EXERCISE INPUT Start Marker

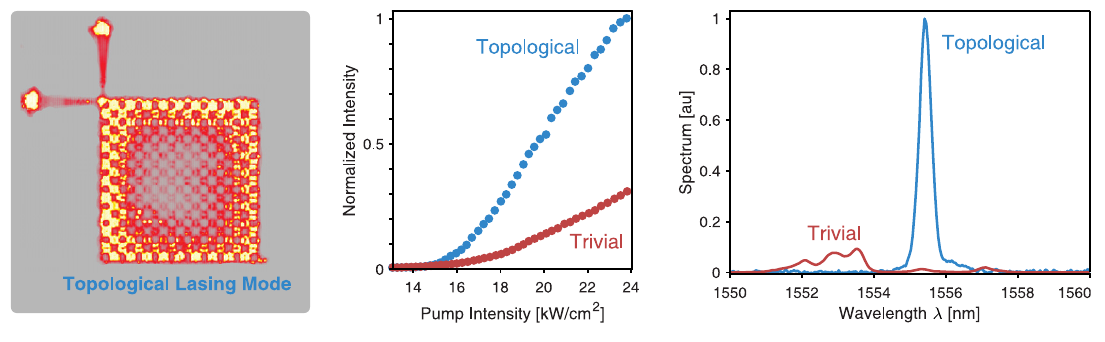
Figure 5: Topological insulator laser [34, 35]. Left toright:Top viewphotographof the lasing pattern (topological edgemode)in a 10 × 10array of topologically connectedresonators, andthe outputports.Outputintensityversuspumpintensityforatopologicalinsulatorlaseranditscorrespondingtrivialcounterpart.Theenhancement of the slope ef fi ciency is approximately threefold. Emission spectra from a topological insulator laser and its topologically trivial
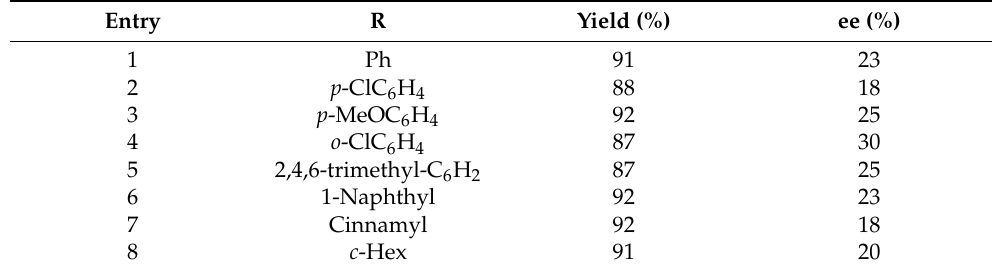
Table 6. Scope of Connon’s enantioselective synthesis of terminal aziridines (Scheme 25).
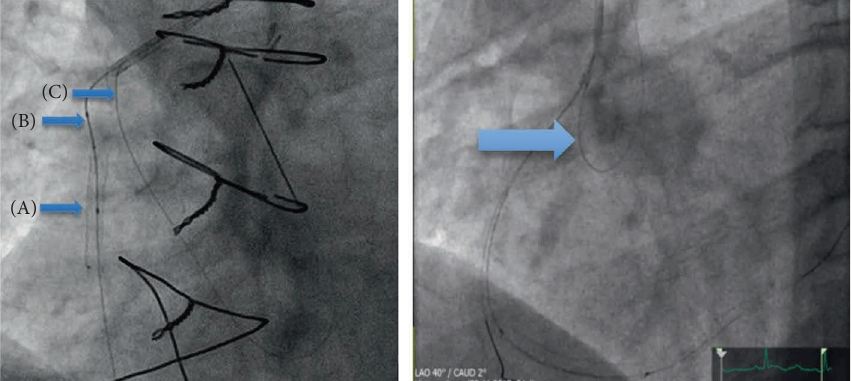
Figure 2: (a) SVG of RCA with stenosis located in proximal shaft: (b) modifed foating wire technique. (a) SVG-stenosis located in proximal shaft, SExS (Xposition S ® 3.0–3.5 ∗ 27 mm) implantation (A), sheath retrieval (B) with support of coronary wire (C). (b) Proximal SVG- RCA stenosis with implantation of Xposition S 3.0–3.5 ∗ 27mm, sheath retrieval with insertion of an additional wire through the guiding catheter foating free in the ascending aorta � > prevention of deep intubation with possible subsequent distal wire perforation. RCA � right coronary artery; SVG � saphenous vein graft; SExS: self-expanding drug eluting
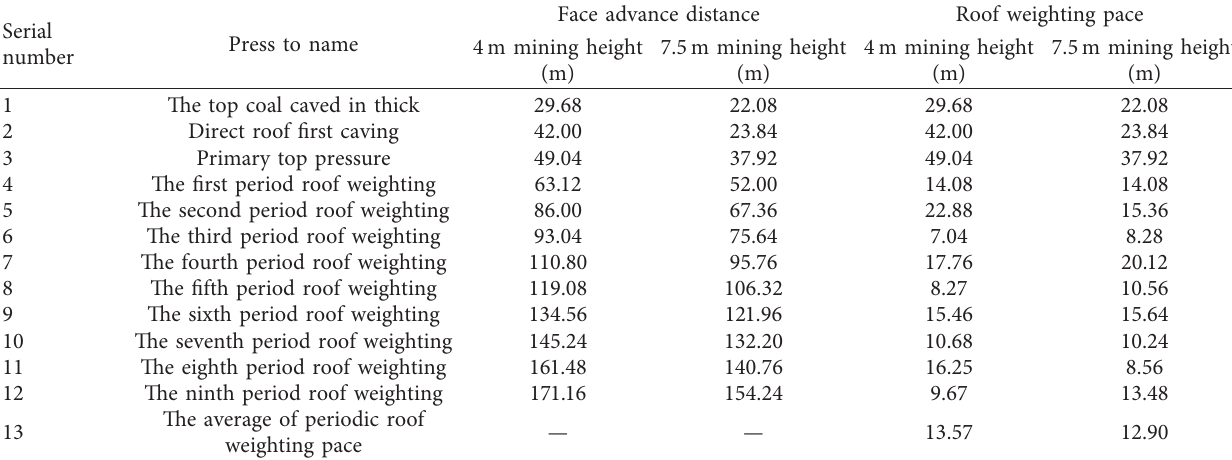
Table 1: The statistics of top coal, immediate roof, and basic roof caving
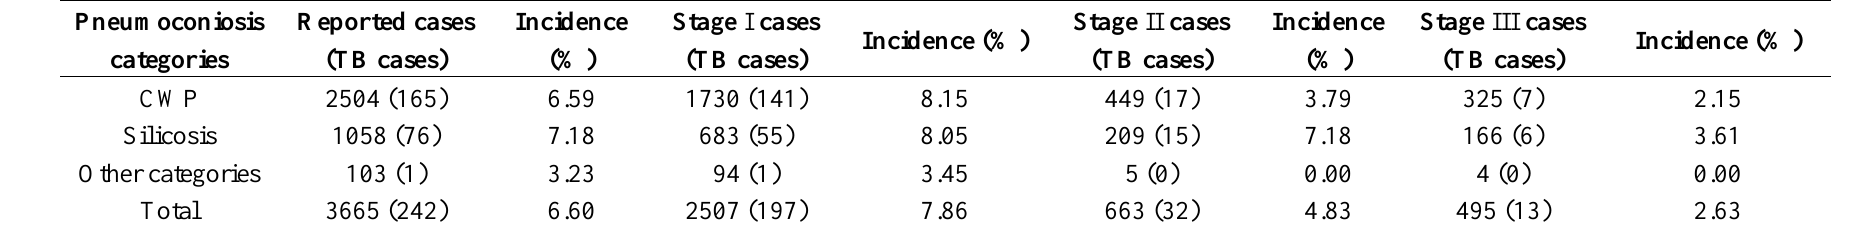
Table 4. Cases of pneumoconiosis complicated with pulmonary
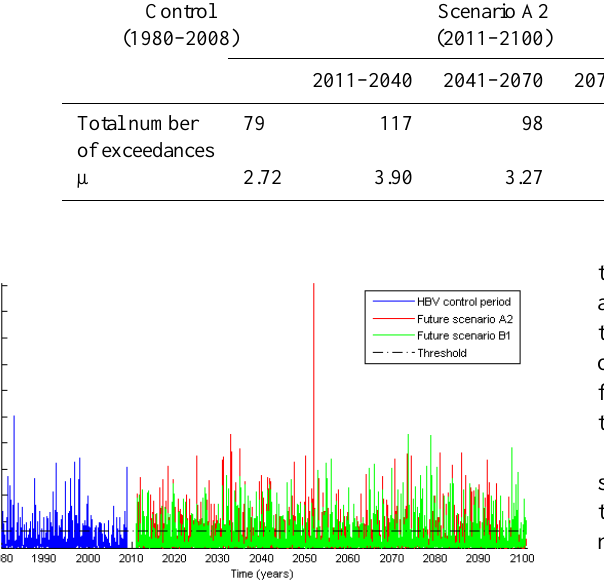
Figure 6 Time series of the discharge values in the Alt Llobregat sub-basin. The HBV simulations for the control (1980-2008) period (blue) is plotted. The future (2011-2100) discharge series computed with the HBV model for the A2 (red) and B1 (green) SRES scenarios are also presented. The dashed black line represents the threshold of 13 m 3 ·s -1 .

EXERCISE INPUT End Marker
EXERCISE INPUT Start Marker

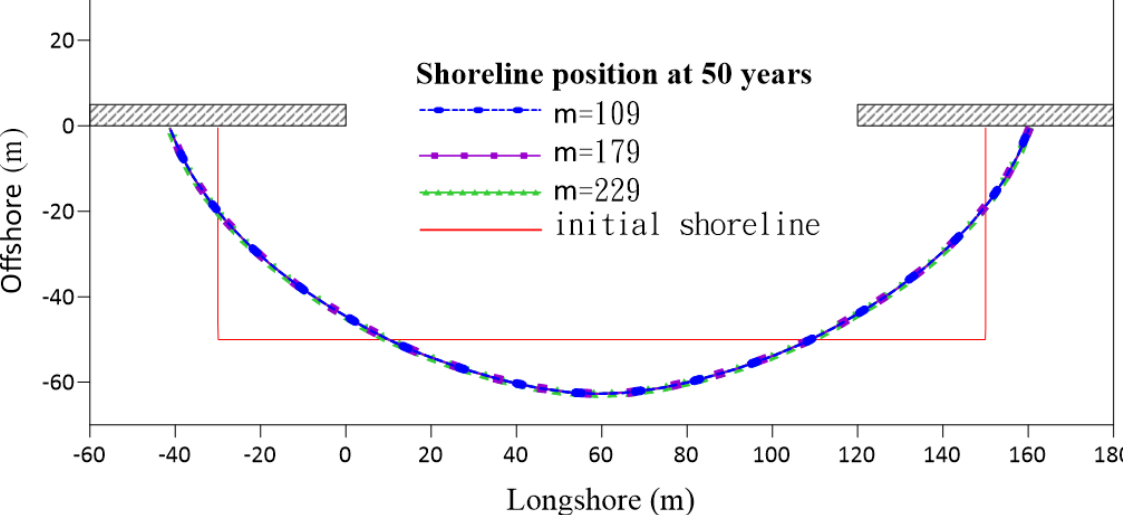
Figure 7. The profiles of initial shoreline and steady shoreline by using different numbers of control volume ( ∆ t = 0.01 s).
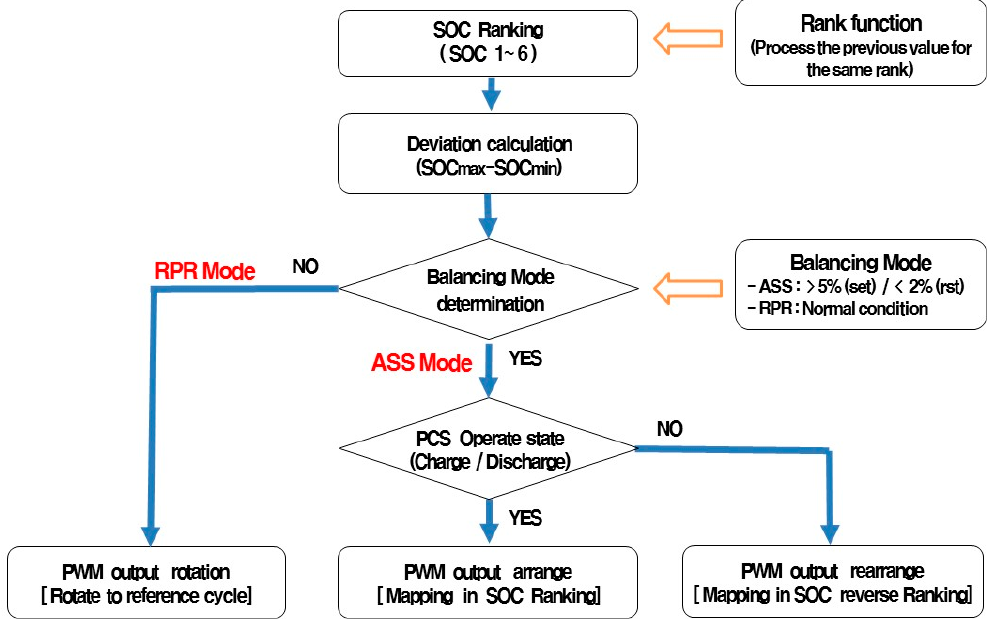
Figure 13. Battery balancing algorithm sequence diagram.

EXERCISE INPUT End Marker

▸ **YOUR INSTRUCTIONS**:
Within the data above, repeat exactly the lines from the one bearing "Figure 5: Topological" through the one bearing "Table 4. Cases". Include no pictures and nothing else.

▸ **SOLUTION BELOW**:
Figure 5: Topological insulator laser [34, 35]. Left toright:Top viewphotographof the lasing pattern (topological edgemode)in a 10 × 10array of topologically connectedresonators, andthe outputports.Outputintensityversuspumpintensityforatopologicalinsulatorlaseranditscorrespondingtrivialcounterpart.Theenhancement of the slope ef fi ciency is approximately threefold. Emission spectra from a topological insulator laser and its topologically trivial
Table 6. Scope of Connon’s enantioselective synthesis of terminal aziridines (Scheme 25).
Figure 2: (a) SVG of RCA with stenosis located in proximal shaft: (b) modifed foating wire technique. (a) SVG-stenosis located in proximal shaft, SExS (Xposition S ® 3.0–3.5 ∗ 27 mm) implantation (A), sheath retrieval (B) with support of coronary wire (C). (b) Proximal SVG- RCA stenosis with implantation of Xposition S 3.0–3.5 ∗ 27mm, sheath retrieval with insertion of an additional wire through the guiding catheter foating free in the ascending aorta � > prevention of deep intubation with possible subsequent distal wire perforation. RCA � right coronary artery; SVG � saphenous vein graft; SExS: self-expanding drug eluting
Table 1: The statistics of top coal, immediate roof, and basic roof caving
Table 4. Cases of pneumoconiosis complicated with pulmonary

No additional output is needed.